**Document section:**
Top Jobs: Demand Rising in These Vocations

While jobs are looking scarce right now, certain sectors of the economy are expected to grow in the next few years. Add to that the dwindling population and you will be looking at a shortage of workers in the coming decade. It may be hard to believe that the jobs, so hard to find today, will be abundant so soon. But that’s just what is being forecast by Barry Bluestone and Mark Melnik, authors of a research report conducted for the Boston Redevelopment Authority titled, “After the Recovery: Help Needed.”

This report was co-funded by Civic Ventures, an organization focusing on issues that affect baby boomers, work, and social purpose. The report predicts an astounding 5 million job vacancies in the U.S. in the next eight years. Where will these jobs be? Most of them will be in sectors like healthcare, education, government, NGOs and the service industry. Here is a list of job titles that will be in great demand:

Business Operations Specialist

This job title may describe several roles, but mainly refers to a middle management position as a technology analyst in the telecommunications field. The specialist will analyze data and then find ways to make operations more efficient through technology. He or she may also oversee implementation of recommendations, requiring interpersonal and project management skills. Salary: About $45,000

Child-care Workers

Caregivers are needed at both public and private daycare settings. Workers must see to the safety and well-being of children, both emotional and physical. Most will care for children between the ages of 6 weeks to 6 years. Salary: About $24,000


Pastors and ministered are needed to see to the spiritual and emotional needs of individuals and families. They may conduct worship services, offer spiritual and moral guidance and counseling for clergy members. Salary: About $50,000

General and Operations Managers

The managers are responsible for overseeing the day-to-day aspects of a business. They must manage employees to ensure the business meets objectives determined by upper management. Hours are often long, but the pay is good. Salary: About $95,000

Home Health Aides, Personal and Home Care Aides

These workers often assist elderly, handicapped and otherwise disabled individuals live independently by visiting in the home, helping with jobs the client cannot manage. Home health aides ensure maximum independence for the patient by performing the specific tasks the disabled individual cannot accomplish. These may include personal care, meal preparation and light errands. Salary: About $27,000

Licensed Practical and Vocational Nurses

These caregivers treat ill, injured, or disabled individuals in many health care settings and institutions. A license is required to do the job and these nurses often work under the supervision of a Registered Nurse. Salary: $40,000 to $45,000

Nursing Aides, Orderlies and Attendants

These hospital workers will be in the greatest demand. They offer basic patient care as directed by nursing staff. They may feed, groom or move patients and change linens. Salary: $25,000 to $34,000

Medical Assistants

Often performing secretarial duties, medical assistants keep the doctor’s office running by scheduling appointments, managing medical records and other administrative tasks. Salary: About $36,000

Medical and Health Service Managers

These managers coordinate and oversee a healthcare business. They may be specialists in a particular department, or in charge of entire facilities. A bachelor’s degree is acceptable at entry level, but a master’s degree is commonly required. According to the Bureau of Labor Statistics, workers make between $71,000 to $87,000.

**Exercise goal:** Please continue the article on jobs expected to be in high demand, picking up right after its final sentence.

**Record extracts:**
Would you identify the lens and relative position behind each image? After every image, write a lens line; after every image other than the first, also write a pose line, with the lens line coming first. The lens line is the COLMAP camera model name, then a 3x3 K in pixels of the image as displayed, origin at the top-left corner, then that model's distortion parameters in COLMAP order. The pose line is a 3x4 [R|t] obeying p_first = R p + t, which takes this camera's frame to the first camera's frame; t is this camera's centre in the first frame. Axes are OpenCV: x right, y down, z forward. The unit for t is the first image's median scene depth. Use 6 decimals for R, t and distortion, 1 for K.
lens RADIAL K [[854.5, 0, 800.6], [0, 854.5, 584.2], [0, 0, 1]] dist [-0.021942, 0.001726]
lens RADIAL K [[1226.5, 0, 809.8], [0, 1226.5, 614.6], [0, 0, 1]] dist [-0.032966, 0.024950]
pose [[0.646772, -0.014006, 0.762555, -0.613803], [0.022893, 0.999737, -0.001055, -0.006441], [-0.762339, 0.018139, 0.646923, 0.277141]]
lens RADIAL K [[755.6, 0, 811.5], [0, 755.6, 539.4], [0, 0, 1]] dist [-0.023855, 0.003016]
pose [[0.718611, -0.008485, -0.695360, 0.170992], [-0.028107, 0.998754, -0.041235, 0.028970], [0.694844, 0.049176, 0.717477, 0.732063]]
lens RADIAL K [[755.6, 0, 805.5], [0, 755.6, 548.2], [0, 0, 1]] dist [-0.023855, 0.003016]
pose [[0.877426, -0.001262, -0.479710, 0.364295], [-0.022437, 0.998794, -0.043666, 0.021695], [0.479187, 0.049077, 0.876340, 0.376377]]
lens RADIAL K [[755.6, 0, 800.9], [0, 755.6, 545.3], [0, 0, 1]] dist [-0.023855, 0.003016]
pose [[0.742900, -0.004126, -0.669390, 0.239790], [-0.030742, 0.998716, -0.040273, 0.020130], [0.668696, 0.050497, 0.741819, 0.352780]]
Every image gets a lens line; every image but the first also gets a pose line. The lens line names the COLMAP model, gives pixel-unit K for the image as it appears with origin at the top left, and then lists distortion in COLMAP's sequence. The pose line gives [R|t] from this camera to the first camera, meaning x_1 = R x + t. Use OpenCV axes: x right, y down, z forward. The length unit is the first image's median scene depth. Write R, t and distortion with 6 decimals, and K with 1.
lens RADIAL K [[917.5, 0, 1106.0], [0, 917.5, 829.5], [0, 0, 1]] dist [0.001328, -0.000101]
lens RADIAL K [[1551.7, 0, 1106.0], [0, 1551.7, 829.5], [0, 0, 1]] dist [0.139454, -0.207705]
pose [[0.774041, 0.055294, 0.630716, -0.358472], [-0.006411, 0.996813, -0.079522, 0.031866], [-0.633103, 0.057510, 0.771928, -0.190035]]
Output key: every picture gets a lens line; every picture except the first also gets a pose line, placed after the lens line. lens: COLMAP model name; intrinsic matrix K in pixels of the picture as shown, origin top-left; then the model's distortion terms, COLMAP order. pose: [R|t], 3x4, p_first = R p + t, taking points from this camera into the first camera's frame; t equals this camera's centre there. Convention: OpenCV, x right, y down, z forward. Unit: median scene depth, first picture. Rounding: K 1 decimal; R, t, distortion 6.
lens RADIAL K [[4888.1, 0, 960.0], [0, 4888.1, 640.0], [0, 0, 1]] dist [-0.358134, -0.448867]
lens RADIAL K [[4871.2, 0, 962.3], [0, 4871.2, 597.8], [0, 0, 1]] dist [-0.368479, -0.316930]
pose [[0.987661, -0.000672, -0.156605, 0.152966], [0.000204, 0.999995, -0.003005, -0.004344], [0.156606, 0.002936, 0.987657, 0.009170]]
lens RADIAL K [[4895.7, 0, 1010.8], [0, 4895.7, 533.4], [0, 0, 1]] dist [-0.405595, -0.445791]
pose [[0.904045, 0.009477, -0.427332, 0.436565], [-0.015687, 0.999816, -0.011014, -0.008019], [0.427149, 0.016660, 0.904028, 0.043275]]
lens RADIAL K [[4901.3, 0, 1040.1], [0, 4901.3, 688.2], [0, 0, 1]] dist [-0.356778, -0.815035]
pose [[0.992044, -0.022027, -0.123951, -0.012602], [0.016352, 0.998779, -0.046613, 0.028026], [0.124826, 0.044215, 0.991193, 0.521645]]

**Reply to the exercise:**
Registered Nurses

Nurses will continue to be in high demand in the coming years. Nurses assist in patient care while educating patients and families about medical conditions and offering emotional support. Salary: About $61,000

Teachers, teacher’s assistants, and receptionists will also be in high demand. Those out of work today may wish to concentrate on the training needed to fulfill the job needs in one of these fields.